Your pout is adorable, I almost slip a smile, but instead declare my checkmate as I win yet another game of chess. "You're too good at this game Ciel. Maybe you could teach me how to play as well one day." I can't stop myself from smirking. "Elizabeth, there are no tricks to being a good player, just lots of practice." Comes my emotionless reply.
A letter has been placed upon my desk that day from you, I recognized your handwriting in a heartbeat. You wanted to go to a ball, and as I read the letter, I swear I could hear your voice saying it. I can only imagine your reaction when I accepted your request, you were most likely delighted and started your hunt for the perfect dress right away. I wish I could be there to help you, but I'm forced to stay locked away in my mansion, where it's easier to keep my emotions in check.
I try not to grimace as you yell those hurtful words my way. "Why are you always so cold Ciel? Why is it so hard for you to be happy with me? You'll smile for everyone but me! Why? Do you not love me? Have I been a bad fiancee?" Your words hurt, but as much as the look on your face. You look truly hurt, your expression distraught. I want so badly to reach out and apologize but I resist. 'It's better off this way.' I remind myself. It's better to make her distant, then I won't hurt her in the end.

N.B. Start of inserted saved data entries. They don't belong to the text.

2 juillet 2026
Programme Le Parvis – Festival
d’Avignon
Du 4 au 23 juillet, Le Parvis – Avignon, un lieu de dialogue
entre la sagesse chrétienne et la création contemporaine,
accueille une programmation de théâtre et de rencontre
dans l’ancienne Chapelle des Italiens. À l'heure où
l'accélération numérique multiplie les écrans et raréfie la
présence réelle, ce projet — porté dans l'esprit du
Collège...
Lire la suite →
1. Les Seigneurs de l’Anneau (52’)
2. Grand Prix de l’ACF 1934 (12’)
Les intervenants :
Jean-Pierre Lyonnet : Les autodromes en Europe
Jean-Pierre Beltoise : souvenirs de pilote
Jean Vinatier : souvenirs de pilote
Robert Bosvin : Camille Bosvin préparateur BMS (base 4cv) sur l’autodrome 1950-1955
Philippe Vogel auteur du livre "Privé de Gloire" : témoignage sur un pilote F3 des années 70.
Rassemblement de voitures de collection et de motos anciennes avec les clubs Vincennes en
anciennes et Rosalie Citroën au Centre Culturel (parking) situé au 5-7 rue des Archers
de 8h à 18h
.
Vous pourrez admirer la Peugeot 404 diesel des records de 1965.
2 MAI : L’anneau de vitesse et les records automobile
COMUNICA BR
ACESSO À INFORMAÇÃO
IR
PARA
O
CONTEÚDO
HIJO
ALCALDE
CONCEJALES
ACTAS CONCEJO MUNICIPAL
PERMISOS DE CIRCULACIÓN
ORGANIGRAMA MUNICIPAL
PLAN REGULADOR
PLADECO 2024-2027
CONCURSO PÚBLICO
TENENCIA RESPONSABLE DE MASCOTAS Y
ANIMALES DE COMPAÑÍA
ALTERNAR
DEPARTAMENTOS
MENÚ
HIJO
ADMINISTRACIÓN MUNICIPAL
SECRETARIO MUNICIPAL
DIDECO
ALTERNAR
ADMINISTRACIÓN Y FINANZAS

The truth is Elizabeth, Lizzy, I want to smile, I want to hug you, to say I love you. I truly do, but I can't. If I allow myself to love you, you'll become too close, and when I leave you'll be devastated. I don't want to hurt you that way. My life is in the devil's hands, and because of that, I have to hurt you in order to say I love you. Don't worry though, it hurts me too. More than you would ever know.